START DATA FOR THE TASK

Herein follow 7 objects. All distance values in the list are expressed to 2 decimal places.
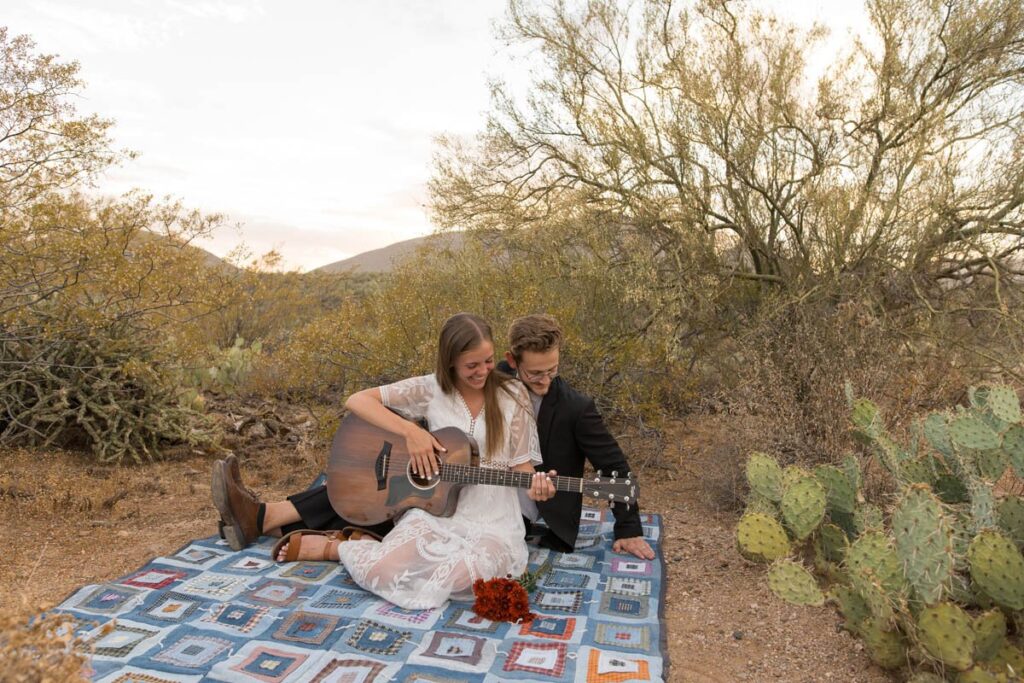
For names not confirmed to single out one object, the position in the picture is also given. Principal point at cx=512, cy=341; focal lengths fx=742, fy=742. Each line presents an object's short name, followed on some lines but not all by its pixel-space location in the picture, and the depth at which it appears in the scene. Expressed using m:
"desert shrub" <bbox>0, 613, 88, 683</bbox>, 1.58
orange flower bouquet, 3.13
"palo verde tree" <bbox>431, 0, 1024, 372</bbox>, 6.18
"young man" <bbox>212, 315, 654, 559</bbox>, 3.81
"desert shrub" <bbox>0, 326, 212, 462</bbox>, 5.57
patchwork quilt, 2.72
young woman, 3.27
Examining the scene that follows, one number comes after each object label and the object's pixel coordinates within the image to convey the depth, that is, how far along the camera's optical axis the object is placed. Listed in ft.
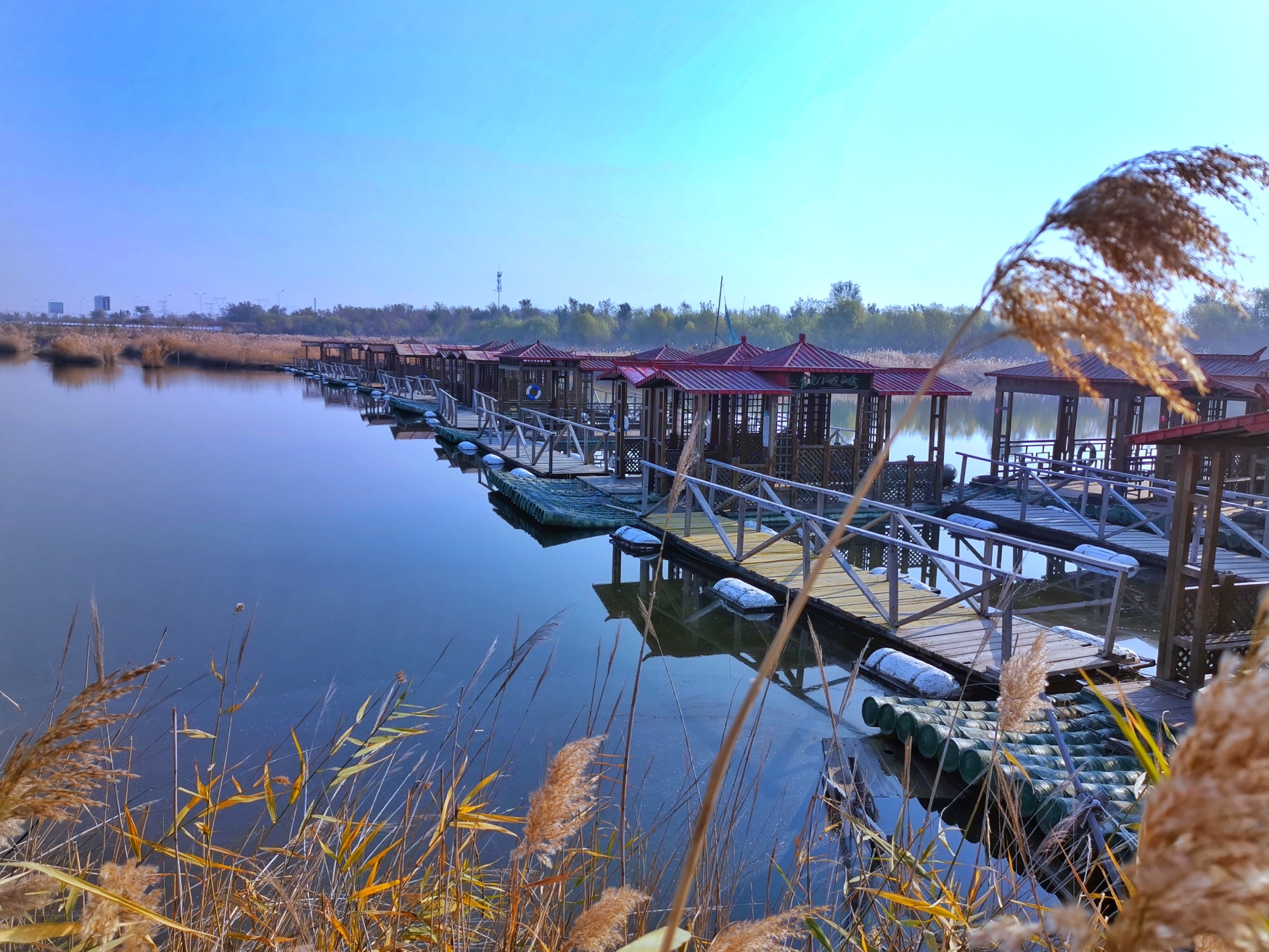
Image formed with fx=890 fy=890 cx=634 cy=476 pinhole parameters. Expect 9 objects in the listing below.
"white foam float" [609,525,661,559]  42.06
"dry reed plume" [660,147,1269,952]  3.11
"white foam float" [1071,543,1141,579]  36.76
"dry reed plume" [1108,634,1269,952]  2.20
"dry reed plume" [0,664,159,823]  4.21
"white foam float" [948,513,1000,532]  45.58
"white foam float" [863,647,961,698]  24.17
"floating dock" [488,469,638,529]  46.62
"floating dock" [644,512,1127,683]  24.76
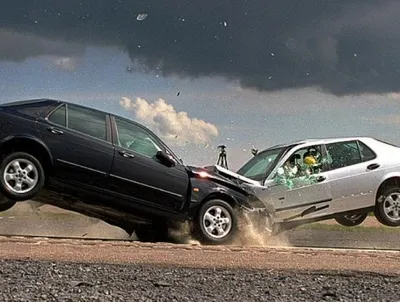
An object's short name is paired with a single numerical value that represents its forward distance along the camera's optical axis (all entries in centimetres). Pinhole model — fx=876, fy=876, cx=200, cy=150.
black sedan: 1209
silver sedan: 1406
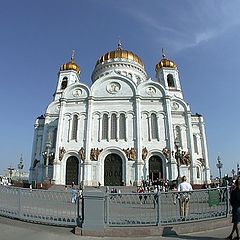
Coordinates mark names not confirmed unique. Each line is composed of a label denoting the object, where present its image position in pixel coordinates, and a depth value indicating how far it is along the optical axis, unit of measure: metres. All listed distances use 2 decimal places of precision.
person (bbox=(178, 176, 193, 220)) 7.53
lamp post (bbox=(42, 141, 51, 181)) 30.81
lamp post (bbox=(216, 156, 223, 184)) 34.88
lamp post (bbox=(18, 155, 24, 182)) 38.08
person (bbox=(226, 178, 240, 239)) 6.14
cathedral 31.38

END DATA FOR THE TASK

• _GOAL OF THE EXERCISE_
Looking at the records above, work out how many lines contain "that". Give the number only.

• _OUTPUT BELOW_
2